Dylan accepted the call. “I’m a little busy right n—”
“Why am I looking at news footage of you hitting a bear shifter with your truck in the middle of some unknown town?” Whooo the steel in Wreck’s voice said he was angry.
“It’s not an unknown town. It’s my hometown, and probably because that asshole deserved to be hit by a truck. I have to go.” He hung up, but Wreck called him right back.
“What?” Dylan snapped.
“Where. The fuck. Do I send the Crew?”
“What are you talking about?”
“Where are you?” Wreck bellowed.
“I’m coming back to Darby right now.” He glanced at the coyote. “I’m bringing a friend. She needs a safe place to land.”
Wreck hung up on him.
Good, he didn’t want to talk to the Alpha of the Cold Foot Crew anyway. Garret called next, and when he didn’t pick up, Raynah’s name came across the caller ID. And then Tawk. “I’m not even in your Crew!” he yelled, trying to disconnect his phone from Bluetooth so he could think. “You’re Roxy, right?” he demanded, remembering how close she’d been to biting his hand.
She didn’t answer, just panted and yipped at the end.
Her eyes were the same shade of glowing blue. She’d come from the direction of the Rabbit Hole.
It had to be her.
It had to be.
Chapter Eleven
Roxy couldn’t catch her breath. She couldn’t breathe!
Her body felt like it would explode, and her skin was still burning, and her paws were all ripped up from running for her life across cracked concrete!

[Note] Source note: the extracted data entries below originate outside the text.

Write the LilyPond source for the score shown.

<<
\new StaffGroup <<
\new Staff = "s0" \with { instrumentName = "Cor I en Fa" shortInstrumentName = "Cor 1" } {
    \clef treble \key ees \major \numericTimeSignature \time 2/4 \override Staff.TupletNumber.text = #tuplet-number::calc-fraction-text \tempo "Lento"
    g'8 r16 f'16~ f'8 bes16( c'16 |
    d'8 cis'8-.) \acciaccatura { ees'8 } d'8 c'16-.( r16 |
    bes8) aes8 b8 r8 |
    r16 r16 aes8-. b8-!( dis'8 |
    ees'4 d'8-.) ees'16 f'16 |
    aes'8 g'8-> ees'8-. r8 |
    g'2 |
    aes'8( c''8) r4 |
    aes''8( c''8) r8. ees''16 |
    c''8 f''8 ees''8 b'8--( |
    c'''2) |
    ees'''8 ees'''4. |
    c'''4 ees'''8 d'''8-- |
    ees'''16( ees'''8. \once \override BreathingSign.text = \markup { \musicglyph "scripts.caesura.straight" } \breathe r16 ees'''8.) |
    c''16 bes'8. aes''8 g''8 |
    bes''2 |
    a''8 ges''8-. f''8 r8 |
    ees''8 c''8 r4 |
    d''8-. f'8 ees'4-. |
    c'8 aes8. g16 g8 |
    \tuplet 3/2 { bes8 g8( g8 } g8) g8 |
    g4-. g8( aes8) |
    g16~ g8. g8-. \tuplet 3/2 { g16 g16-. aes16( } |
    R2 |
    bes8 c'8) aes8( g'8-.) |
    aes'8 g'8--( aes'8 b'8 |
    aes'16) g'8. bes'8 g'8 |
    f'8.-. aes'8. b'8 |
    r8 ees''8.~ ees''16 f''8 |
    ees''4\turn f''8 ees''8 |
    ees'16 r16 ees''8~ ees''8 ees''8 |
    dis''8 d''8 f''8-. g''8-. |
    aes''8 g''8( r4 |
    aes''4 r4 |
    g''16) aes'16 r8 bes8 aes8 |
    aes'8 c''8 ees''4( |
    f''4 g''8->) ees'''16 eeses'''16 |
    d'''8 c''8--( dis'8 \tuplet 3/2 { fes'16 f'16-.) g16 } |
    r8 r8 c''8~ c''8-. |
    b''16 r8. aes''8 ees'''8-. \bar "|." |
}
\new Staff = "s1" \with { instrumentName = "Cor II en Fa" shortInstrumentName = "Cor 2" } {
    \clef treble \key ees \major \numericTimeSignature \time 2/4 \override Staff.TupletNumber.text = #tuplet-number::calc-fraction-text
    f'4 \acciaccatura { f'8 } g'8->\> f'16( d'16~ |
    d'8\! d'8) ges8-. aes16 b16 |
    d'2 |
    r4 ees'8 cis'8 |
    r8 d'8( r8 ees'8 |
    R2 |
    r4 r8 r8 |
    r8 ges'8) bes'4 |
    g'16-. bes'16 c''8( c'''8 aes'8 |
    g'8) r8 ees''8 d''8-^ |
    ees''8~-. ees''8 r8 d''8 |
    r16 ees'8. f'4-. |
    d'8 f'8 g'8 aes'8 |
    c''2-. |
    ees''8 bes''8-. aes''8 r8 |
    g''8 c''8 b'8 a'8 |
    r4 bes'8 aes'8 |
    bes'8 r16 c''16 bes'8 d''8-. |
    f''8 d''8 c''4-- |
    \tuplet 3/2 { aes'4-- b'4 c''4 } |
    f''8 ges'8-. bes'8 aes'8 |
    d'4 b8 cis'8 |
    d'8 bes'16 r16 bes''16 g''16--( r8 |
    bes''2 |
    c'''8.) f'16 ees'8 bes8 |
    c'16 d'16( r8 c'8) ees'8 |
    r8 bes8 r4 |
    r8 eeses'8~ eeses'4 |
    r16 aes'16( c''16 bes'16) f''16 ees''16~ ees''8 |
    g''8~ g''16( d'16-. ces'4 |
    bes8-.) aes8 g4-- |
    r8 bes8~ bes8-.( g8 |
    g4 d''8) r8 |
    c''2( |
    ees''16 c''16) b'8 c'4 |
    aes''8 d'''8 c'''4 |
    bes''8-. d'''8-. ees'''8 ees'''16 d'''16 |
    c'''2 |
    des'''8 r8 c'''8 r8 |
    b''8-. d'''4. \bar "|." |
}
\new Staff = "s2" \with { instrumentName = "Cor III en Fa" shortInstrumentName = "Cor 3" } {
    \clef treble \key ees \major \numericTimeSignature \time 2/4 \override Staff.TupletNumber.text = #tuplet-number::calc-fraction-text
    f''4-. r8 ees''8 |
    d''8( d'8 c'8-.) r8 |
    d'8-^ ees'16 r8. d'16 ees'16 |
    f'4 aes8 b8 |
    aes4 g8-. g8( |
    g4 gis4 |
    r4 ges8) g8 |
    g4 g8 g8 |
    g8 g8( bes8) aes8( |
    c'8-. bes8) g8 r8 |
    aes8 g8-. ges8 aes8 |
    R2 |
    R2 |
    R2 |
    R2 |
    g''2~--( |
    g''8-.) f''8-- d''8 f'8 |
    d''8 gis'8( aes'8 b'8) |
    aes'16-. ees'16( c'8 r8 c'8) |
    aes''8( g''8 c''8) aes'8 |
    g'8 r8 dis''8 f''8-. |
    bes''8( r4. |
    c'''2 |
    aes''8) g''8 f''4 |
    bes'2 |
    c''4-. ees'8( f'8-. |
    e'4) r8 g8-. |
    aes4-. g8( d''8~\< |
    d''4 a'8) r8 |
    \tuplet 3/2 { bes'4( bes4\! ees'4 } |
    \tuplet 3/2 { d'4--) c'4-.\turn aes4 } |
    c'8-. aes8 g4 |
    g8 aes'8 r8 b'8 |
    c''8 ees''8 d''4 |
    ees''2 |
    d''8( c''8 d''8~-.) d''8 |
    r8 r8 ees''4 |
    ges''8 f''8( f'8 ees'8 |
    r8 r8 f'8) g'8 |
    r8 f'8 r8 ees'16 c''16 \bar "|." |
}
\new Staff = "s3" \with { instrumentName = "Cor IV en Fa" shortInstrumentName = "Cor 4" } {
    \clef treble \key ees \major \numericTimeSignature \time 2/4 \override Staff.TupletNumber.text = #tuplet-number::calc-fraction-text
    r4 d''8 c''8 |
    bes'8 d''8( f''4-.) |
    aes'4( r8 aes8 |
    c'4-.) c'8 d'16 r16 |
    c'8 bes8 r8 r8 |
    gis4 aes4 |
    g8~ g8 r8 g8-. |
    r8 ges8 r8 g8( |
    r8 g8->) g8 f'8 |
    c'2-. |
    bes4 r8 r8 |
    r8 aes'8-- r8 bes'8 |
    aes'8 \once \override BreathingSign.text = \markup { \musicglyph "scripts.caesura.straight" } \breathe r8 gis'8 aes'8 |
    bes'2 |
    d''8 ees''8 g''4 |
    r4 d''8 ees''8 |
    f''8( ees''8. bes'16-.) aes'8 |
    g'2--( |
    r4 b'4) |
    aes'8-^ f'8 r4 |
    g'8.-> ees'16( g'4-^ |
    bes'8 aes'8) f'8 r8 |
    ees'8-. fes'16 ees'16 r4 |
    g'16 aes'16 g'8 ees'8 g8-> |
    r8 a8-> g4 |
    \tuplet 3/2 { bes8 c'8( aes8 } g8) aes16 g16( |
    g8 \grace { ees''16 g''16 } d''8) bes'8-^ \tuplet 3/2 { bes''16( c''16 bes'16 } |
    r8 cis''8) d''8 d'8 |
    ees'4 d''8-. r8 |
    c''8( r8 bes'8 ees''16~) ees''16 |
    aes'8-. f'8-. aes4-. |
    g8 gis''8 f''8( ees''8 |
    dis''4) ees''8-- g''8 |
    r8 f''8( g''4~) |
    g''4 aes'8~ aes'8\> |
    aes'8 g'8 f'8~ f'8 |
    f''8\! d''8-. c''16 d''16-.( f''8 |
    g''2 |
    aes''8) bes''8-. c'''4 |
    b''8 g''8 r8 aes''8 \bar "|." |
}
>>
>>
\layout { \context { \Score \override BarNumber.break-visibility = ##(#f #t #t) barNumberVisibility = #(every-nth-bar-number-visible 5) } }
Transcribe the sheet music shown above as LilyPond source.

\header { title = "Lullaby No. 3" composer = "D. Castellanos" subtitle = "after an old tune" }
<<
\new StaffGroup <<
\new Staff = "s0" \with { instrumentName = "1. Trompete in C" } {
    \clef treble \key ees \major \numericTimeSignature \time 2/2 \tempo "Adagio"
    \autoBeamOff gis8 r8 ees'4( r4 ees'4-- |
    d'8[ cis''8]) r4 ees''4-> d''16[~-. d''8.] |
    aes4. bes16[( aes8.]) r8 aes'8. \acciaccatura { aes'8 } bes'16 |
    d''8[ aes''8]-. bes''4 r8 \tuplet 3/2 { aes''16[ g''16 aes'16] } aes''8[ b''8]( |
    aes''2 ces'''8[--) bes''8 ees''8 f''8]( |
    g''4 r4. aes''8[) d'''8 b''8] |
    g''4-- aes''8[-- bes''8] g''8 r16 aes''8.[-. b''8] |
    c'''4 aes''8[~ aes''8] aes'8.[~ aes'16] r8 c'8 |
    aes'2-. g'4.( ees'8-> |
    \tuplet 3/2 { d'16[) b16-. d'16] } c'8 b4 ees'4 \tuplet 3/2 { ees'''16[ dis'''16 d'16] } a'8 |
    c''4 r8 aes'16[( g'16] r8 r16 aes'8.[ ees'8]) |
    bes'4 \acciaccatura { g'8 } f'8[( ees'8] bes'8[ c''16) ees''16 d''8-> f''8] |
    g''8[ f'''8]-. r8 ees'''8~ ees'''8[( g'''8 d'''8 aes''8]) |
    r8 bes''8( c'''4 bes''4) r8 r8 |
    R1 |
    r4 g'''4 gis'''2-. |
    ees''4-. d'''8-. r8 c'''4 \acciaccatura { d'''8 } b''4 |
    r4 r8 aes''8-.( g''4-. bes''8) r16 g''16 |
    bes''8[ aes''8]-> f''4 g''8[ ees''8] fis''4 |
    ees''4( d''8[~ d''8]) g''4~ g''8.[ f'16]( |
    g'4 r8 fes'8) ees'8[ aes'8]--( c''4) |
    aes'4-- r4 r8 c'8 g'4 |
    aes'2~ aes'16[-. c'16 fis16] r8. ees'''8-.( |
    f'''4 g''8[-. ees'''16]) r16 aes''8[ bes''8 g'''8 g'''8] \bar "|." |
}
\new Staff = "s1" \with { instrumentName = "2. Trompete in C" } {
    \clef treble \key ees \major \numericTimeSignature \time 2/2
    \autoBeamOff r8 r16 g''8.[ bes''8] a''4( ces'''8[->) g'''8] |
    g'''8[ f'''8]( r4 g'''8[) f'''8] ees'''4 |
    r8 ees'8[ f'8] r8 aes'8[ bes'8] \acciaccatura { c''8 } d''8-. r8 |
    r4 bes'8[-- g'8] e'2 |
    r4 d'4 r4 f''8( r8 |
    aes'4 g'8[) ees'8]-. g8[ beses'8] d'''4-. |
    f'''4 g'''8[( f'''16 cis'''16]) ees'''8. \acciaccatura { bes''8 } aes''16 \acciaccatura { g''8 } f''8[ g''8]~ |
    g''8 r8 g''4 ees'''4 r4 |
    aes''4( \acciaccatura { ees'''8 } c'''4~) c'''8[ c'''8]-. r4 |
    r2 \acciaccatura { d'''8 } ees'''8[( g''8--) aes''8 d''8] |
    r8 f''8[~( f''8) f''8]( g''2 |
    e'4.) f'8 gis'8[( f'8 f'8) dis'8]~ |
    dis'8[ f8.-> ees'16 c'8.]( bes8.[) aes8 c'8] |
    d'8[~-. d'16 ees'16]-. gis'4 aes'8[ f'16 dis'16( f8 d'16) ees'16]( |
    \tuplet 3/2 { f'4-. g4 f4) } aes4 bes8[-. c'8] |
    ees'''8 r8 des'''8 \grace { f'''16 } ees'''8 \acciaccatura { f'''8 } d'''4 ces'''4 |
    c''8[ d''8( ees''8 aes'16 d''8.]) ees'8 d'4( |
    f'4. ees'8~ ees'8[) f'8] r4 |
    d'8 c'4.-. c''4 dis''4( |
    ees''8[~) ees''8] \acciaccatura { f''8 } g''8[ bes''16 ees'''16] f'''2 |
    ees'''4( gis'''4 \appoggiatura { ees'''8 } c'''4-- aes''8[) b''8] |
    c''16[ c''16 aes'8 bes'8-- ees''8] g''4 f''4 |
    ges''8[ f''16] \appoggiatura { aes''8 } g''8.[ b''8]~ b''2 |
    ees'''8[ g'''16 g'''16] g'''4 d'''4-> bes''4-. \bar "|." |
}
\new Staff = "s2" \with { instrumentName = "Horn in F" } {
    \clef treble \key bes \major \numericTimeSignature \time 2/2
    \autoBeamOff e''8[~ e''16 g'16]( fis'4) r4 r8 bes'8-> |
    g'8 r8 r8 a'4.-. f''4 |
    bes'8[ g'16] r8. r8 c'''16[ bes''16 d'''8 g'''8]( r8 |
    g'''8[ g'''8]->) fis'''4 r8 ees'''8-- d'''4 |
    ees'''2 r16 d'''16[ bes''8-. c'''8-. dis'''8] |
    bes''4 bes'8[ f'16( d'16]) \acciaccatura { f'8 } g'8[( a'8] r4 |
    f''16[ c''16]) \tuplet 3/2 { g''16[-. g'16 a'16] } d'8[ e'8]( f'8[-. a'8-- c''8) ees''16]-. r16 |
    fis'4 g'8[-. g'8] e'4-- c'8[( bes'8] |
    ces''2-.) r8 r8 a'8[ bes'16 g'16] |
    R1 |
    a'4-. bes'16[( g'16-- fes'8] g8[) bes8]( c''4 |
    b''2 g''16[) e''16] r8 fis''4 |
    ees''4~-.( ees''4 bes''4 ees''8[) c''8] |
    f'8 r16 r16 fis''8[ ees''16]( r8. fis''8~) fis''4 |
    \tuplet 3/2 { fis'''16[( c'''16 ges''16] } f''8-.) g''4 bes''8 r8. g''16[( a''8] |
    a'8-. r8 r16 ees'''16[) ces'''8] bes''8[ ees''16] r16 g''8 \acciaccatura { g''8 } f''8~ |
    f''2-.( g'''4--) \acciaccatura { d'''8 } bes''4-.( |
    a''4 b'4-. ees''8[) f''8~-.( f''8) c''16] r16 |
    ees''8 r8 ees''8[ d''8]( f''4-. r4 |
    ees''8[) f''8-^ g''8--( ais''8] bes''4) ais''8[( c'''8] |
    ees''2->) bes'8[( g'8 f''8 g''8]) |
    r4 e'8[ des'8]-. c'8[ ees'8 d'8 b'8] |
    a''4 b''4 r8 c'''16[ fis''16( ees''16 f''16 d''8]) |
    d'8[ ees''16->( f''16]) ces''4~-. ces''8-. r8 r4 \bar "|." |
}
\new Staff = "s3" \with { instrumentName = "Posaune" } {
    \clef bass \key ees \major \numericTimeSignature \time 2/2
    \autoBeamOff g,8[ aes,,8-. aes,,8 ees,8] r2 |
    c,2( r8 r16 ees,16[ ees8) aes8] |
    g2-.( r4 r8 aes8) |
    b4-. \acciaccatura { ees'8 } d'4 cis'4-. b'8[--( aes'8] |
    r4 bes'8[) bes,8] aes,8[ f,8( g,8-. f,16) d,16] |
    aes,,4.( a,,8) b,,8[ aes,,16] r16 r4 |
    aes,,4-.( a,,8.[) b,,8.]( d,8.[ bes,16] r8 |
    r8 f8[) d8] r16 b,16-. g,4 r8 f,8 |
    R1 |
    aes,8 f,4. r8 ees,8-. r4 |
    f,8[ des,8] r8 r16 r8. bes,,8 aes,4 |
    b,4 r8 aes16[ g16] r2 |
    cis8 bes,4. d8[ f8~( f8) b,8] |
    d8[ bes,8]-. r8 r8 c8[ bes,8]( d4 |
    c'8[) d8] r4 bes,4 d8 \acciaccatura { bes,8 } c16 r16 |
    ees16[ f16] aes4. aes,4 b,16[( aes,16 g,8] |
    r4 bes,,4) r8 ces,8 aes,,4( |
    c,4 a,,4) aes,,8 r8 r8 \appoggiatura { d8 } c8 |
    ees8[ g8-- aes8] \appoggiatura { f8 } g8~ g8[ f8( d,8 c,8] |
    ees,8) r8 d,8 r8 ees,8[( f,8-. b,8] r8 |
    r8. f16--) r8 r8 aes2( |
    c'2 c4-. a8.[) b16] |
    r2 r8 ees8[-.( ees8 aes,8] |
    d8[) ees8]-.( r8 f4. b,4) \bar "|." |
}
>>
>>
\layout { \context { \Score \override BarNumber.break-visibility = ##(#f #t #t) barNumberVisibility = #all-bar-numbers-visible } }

Frantic, she crawled up into the seat and prepared to jump out the window. Dylan was yelling something, but she couldn’t understand the words he was saying. All she could make out clearly was the roaring in her ears. She bunched her muscles to jump, but the window started rolling up, and the truck jerked to the side and two of the wheels went up on the sidewalk of an empty lot. They were well past town, but Grave and Leech and Donnie could still catch up!
Terrified, she rounded on Dylan, but he was already vacating the truck, and left the door open for her, bless that man. She scrambled out of the truck and hit the ground hard, then bolted for the trees that lined the back of the empty lot.
Her body was doing something awful. It was imploding, and burning, and her bones felt like they were breaking!
It wasn’t until she as midway through the unintentional Change that she could make out his words.
He was telling her to, “Change back.”
And her body was doing it! Without her telling it to! Without her control!
The Change was awful, and she thought she would die of it as she lay there growing her skin back. Every blade of grass was a knife cutting into her body, and every leaf was shrapnel. She didn’t realize until the end that the groaning sound that filled her ears was her.
She lay there panting, looking up at the sky, tears streaming down the sides of her cheeks, waiting for a death that did not come.
“Roxy?” Dylan whispered, worry in his bright blue eyes.
“You made me do that,” she said, her voice still full of the coyote’s growl.
“I didn’t make you do anything.”
“You made me Change. That hurt. You hurt me.”
He stood and gave her space, utter confusion etched onto every facet of his face. “I was trying to help you.”